───── Extracted data ─────

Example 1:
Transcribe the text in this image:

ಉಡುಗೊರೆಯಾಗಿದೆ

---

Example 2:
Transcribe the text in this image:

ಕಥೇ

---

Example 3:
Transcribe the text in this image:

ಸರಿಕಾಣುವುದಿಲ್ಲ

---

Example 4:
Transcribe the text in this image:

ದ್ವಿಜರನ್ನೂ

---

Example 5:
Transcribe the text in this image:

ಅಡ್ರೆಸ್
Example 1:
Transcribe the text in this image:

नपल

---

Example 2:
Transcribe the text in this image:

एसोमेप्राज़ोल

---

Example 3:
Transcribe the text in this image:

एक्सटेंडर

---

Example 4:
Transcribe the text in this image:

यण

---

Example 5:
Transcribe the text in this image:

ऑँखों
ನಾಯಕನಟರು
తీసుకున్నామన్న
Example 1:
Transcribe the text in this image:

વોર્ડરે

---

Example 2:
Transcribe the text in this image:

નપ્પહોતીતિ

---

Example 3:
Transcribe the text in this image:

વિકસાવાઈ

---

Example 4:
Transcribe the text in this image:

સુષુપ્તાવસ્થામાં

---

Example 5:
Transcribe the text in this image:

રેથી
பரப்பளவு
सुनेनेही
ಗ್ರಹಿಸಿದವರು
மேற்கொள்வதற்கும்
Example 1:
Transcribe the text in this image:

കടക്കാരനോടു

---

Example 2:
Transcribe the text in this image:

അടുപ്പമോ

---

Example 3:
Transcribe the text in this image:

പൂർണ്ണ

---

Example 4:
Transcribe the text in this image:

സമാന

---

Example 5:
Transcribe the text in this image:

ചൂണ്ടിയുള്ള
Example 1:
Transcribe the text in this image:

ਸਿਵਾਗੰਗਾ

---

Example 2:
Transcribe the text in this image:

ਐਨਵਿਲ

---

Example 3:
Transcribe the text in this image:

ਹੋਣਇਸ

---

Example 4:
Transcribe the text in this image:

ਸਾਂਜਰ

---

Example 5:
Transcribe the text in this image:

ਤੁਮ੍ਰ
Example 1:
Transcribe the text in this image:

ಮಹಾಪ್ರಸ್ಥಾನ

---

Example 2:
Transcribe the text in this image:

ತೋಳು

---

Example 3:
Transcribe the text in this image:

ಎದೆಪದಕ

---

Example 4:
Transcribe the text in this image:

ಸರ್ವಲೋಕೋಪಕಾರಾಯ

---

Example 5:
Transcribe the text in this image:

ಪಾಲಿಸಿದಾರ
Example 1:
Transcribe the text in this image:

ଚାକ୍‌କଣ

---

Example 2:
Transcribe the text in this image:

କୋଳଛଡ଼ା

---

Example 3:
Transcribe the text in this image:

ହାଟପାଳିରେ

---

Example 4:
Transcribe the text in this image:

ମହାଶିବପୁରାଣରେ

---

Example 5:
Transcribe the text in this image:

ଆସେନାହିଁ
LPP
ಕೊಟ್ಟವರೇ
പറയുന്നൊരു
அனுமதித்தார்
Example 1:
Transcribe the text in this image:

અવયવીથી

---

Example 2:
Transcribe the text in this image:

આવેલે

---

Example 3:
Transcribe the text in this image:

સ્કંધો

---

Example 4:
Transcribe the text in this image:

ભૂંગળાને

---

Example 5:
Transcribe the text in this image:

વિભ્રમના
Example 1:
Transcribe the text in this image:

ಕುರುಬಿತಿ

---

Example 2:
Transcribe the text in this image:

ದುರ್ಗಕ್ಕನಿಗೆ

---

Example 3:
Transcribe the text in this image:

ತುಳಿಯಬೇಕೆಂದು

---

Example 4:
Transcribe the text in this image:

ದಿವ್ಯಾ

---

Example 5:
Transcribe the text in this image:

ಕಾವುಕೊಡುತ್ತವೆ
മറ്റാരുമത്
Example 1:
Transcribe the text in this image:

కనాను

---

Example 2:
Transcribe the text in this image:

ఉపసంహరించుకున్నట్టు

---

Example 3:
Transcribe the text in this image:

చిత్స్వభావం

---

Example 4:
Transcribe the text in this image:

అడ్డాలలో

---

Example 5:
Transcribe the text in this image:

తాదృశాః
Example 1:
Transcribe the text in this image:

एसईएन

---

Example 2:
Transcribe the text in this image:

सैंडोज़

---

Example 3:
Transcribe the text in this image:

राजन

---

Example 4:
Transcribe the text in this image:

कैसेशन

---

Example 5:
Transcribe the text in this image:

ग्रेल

─────

Word for word, copy out the data.

**Output for this exercise**
Example 1:
Transcribe the text in this image:

ಉಡುಗೊರೆಯಾಗಿದೆ

---

Example 2:
Transcribe the text in this image:

ಕಥೇ

---

Example 3:
Transcribe the text in this image:

ಸರಿಕಾಣುವುದಿಲ್ಲ

---

Example 4:
Transcribe the text in this image:

ದ್ವಿಜರನ್ನೂ

---

Example 5:
Transcribe the text in this image:

ಅಡ್ರೆಸ್
Example 1:
Transcribe the text in this image:

नपल

---

Example 2:
Transcribe the text in this image:

एसोमेप्राज़ोल

---

Example 3:
Transcribe the text in this image:

एक्सटेंडर

---

Example 4:
Transcribe the text in this image:

यण

---

Example 5:
Transcribe the text in this image:

ऑँखों
ನಾಯಕನಟರು
తీసుకున్నామన్న
Example 1:
Transcribe the text in this image:

વોર્ડરે

---

Example 2:
Transcribe the text in this image:

નપ્પહોતીતિ

---

Example 3:
Transcribe the text in this image:

વિકસાવાઈ

---

Example 4:
Transcribe the text in this image:

સુષુપ્તાવસ્થામાં

---

Example 5:
Transcribe the text in this image:

રેથી
பரப்பளவு
सुनेनेही
ಗ್ರಹಿಸಿದವರು
மேற்கொள்வதற்கும்
Example 1:
Transcribe the text in this image:

കടക്കാരനോടു

---

Example 2:
Transcribe the text in this image:

അടുപ്പമോ

---

Example 3:
Transcribe the text in this image:

പൂർണ്ണ

---

Example 4:
Transcribe the text in this image:

സമാന

---

Example 5:
Transcribe the text in this image:

ചൂണ്ടിയുള്ള
Example 1:
Transcribe the text in this image:

ਸਿਵਾਗੰਗਾ

---

Example 2:
Transcribe the text in this image:

ਐਨਵਿਲ

---

Example 3:
Transcribe the text in this image:

ਹੋਣਇਸ

---

Example 4:
Transcribe the text in this image:

ਸਾਂਜਰ

---

Example 5:
Transcribe the text in this image:

ਤੁਮ੍ਰ
Example 1:
Transcribe the text in this image:

ಮಹಾಪ್ರಸ್ಥಾನ

---

Example 2:
Transcribe the text in this image:

ತೋಳು

---

Example 3:
Transcribe the text in this image:

ಎದೆಪದಕ

---

Example 4:
Transcribe the text in this image:

ಸರ್ವಲೋಕೋಪಕಾರಾಯ

---

Example 5:
Transcribe the text in this image:

ಪಾಲಿಸಿದಾರ
Example 1:
Transcribe the text in this image:

ଚାକ୍‌କଣ

---

Example 2:
Transcribe the text in this image:

କୋଳଛଡ଼ା

---

Example 3:
Transcribe the text in this image:

ହାଟପାଳିରେ

---

Example 4:
Transcribe the text in this image:

ମହାଶିବପୁରାଣରେ

---

Example 5:
Transcribe the text in this image:

ଆସେନାହିଁ
LPP
ಕೊಟ್ಟವರೇ
പറയുന്നൊരു
அனுமதித்தார்
Example 1:
Transcribe the text in this image:

અવયવીથી

---

Example 2:
Transcribe the text in this image:

આવેલે

---

Example 3:
Transcribe the text in this image:

સ્કંધો

---

Example 4:
Transcribe the text in this image:

ભૂંગળાને

---

Example 5:
Transcribe the text in this image:

વિભ્રમના
Example 1:
Transcribe the text in this image:

ಕುರುಬಿತಿ

---

Example 2:
Transcribe the text in this image:

ದುರ್ಗಕ್ಕನಿಗೆ

---

Example 3:
Transcribe the text in this image:

ತುಳಿಯಬೇಕೆಂದು

---

Example 4:
Transcribe the text in this image:

ದಿವ್ಯಾ

---

Example 5:
Transcribe the text in this image:

ಕಾವುಕೊಡುತ್ತವೆ
മറ്റാരുമത്
Example 1:
Transcribe the text in this image:

కనాను

---

Example 2:
Transcribe the text in this image:

ఉపసంహరించుకున్నట్టు

---

Example 3:
Transcribe the text in this image:

చిత్స్వభావం

---

Example 4:
Transcribe the text in this image:

అడ్డాలలో

---

Example 5:
Transcribe the text in this image:

తాదృశాః
Example 1:
Transcribe the text in this image:

एसईएन

---

Example 2:
Transcribe the text in this image:

सैंडोज़

---

Example 3:
Transcribe the text in this image:

राजन

---

Example 4:
Transcribe the text in this image:

कैसेशन

---

Example 5:
Transcribe the text in this image:

ग्रेल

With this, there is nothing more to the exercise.